Nordea Baltic organization reported operating profit of 54 million euros in the first half-year of 2015. Total income increased by 9% compared to the same period last year, while total commission income has increased by 18%. Total savings and investment product portfolio volumes showed a steady increase and total deposit volumes have increased by 5% in comparison to the same period last year. The volume of the household deposits portfolio continues to grow, increasing 30% y-o-y.
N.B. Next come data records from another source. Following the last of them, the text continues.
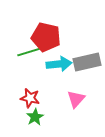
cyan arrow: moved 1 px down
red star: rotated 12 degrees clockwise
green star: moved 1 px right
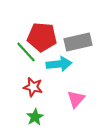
red pentagon: moved 4 px left; rotated 8 degrees counterclockwise
green line: moved 3 px left; rotated 65 degrees clockwise
gray rectangle: moved 9 px left, 20 px up
red star: moved 3 px right, 11 px up
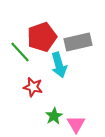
red pentagon: rotated 24 degrees counterclockwise
green line: moved 6 px left
cyan arrow: moved 1 px down; rotated 80 degrees clockwise
pink triangle: moved 25 px down; rotated 12 degrees counterclockwise
green star: moved 19 px right, 1 px up
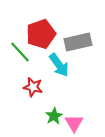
red pentagon: moved 1 px left, 3 px up
cyan arrow: rotated 20 degrees counterclockwise
pink triangle: moved 2 px left, 1 px up
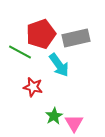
gray rectangle: moved 2 px left, 4 px up
green line: rotated 20 degrees counterclockwise
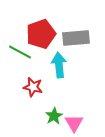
gray rectangle: rotated 8 degrees clockwise
cyan arrow: rotated 150 degrees counterclockwise
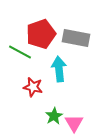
gray rectangle: rotated 16 degrees clockwise
cyan arrow: moved 4 px down
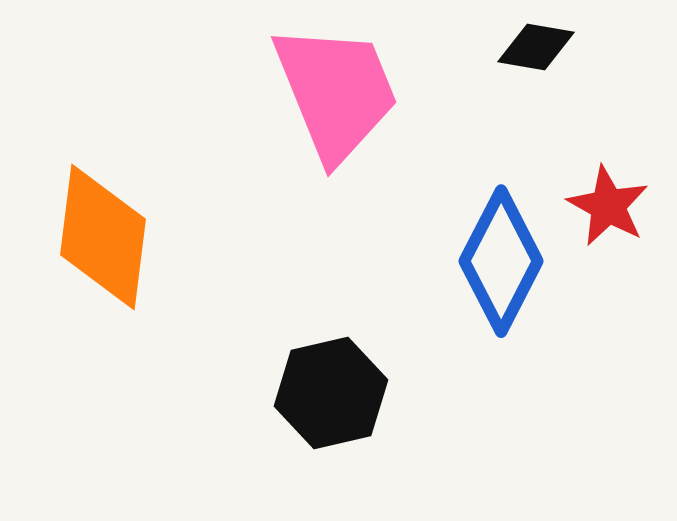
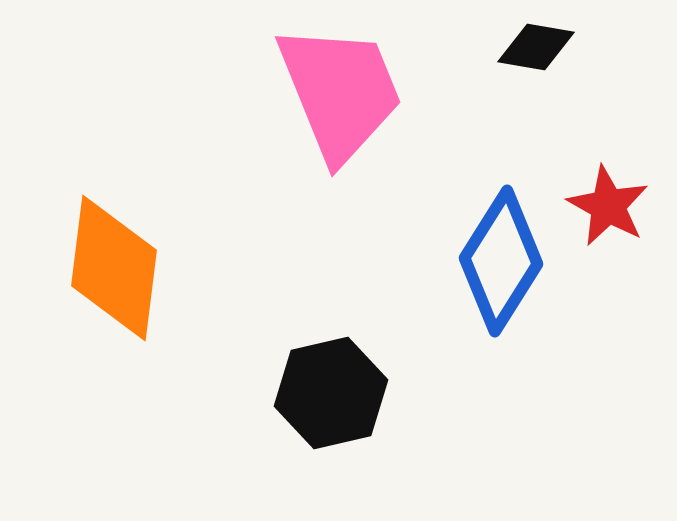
pink trapezoid: moved 4 px right
orange diamond: moved 11 px right, 31 px down
blue diamond: rotated 5 degrees clockwise
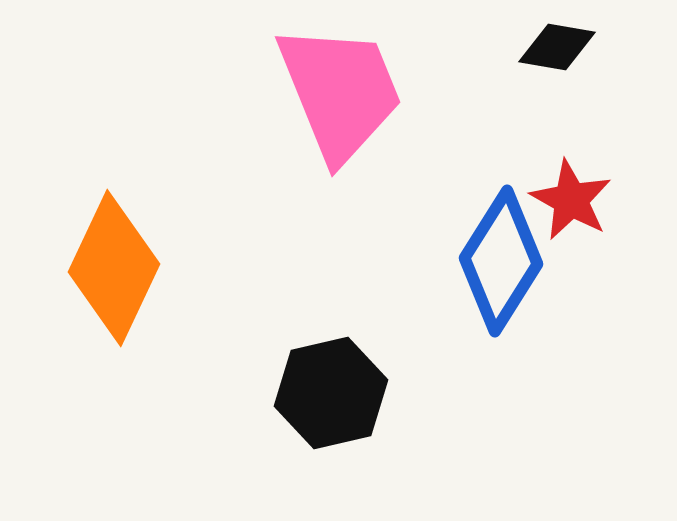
black diamond: moved 21 px right
red star: moved 37 px left, 6 px up
orange diamond: rotated 18 degrees clockwise
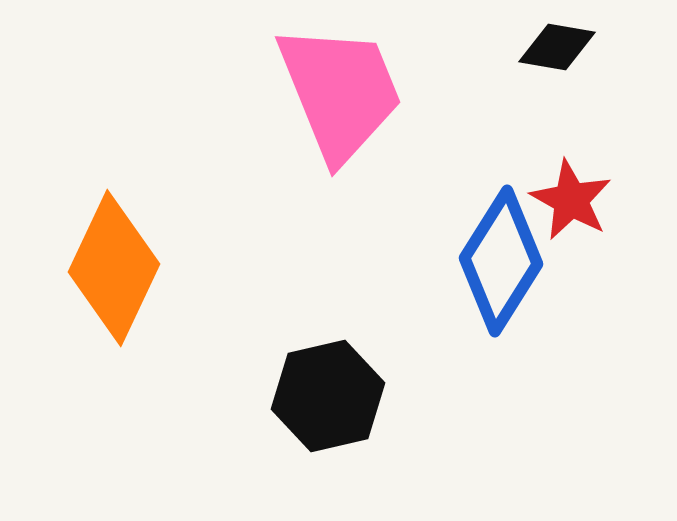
black hexagon: moved 3 px left, 3 px down
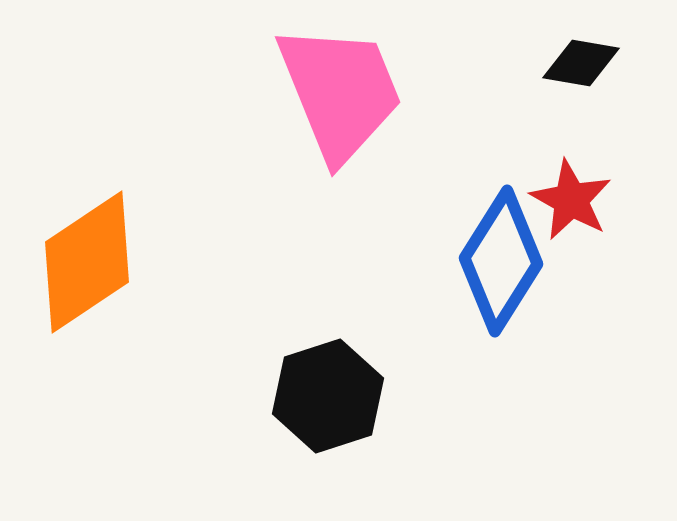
black diamond: moved 24 px right, 16 px down
orange diamond: moved 27 px left, 6 px up; rotated 31 degrees clockwise
black hexagon: rotated 5 degrees counterclockwise
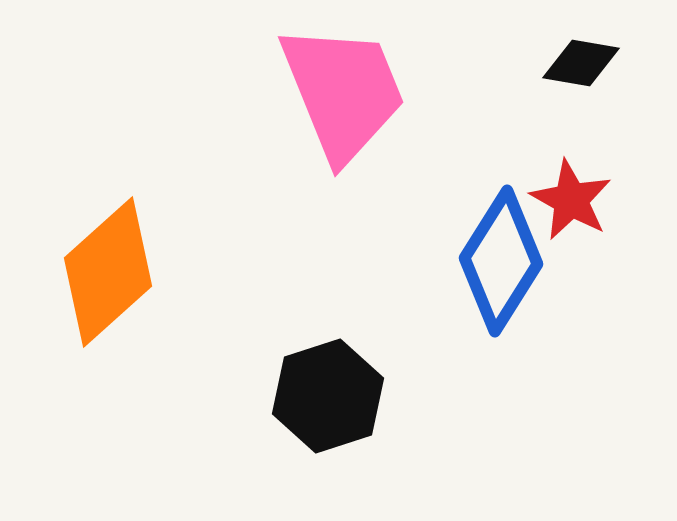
pink trapezoid: moved 3 px right
orange diamond: moved 21 px right, 10 px down; rotated 8 degrees counterclockwise
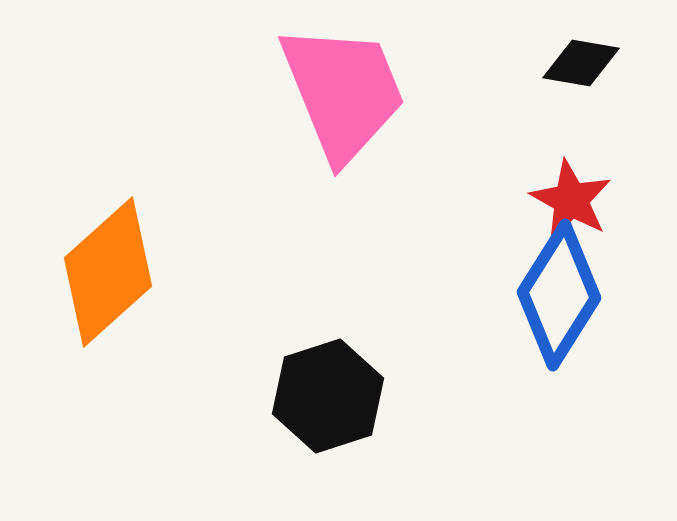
blue diamond: moved 58 px right, 34 px down
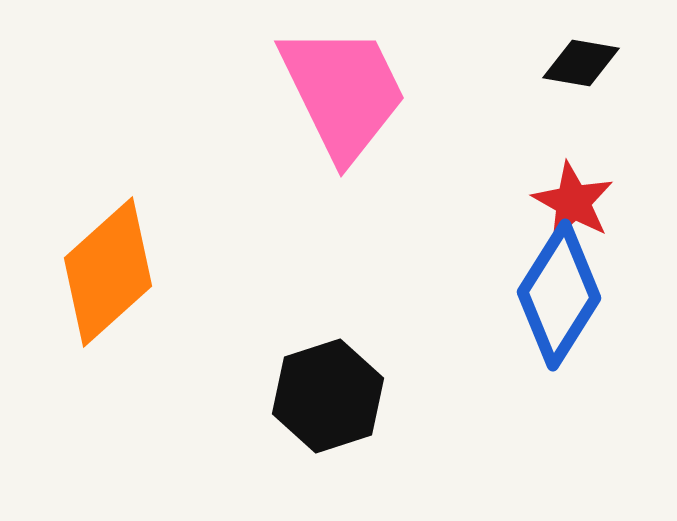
pink trapezoid: rotated 4 degrees counterclockwise
red star: moved 2 px right, 2 px down
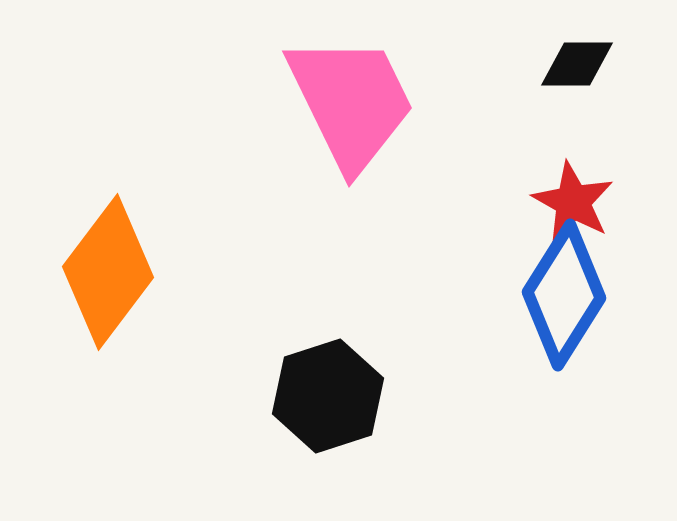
black diamond: moved 4 px left, 1 px down; rotated 10 degrees counterclockwise
pink trapezoid: moved 8 px right, 10 px down
orange diamond: rotated 11 degrees counterclockwise
blue diamond: moved 5 px right
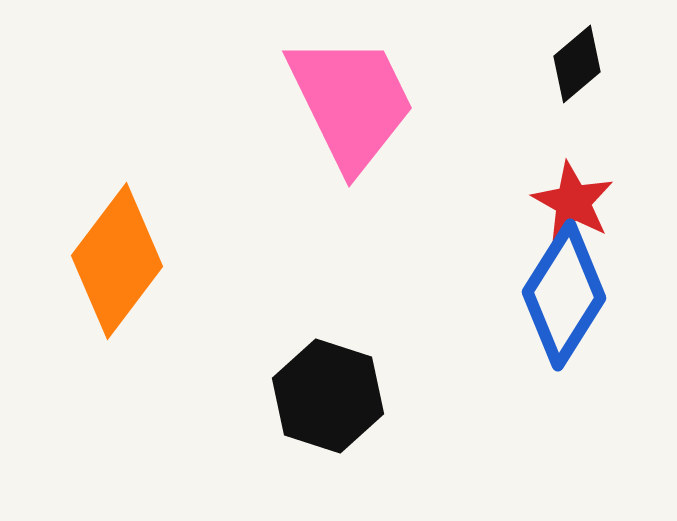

“Although the financial industry is experiencing times of low interest rates and overall modest economic growth, Nordea Baltic business has delivered solid results for the first half-year of 2015 that demonstrate increasing customer activity in both private and corporate customer segments. Customer surveys showed that on average more than 80% of our customers in all three Baltic countries recognize the importance of savings. We are constantly updating our product range to meet the demands of our growing customer base and recently several initiatives have been started to strengthen savings and investment advisory capabilities as well as improve mobile and electronic banking offerings. We continue to develop more advanced remote solutions and services to offer our customers a seamless, multi-channel experience that combines branch service with online access,” says Inga Skisaker, Head of Nordea Banking Baltics. “We also keep executing our capital efficiency programs, maintaining a clear focus on reducing the funding gap in order to ensure an efficient and sustainable balance sheet structure,” adds the Head of Nordea Banking Baltics.

Lithuania

Nordea bank in Lithuania earned operating profit of EUR 15 million in the first half-year of 2015. Total deposits increased 15% y-o-y, reaching a high figure – EUR 1.1 billion. Deposit growth was driven by a 48% rise in the volume of household deposits, while corporate deposits went up by 5% compared to the same period last year. Nordea’s loan portfolio decreased by 9% y-o-y and accounted for EUR 2.2 billion. The volume of corporate loans dropped by 14%. Household loans increased insignificantly by 1%. The bank’s mortgage loan portfolio increased by 2% and reached EUR 0.7 billion.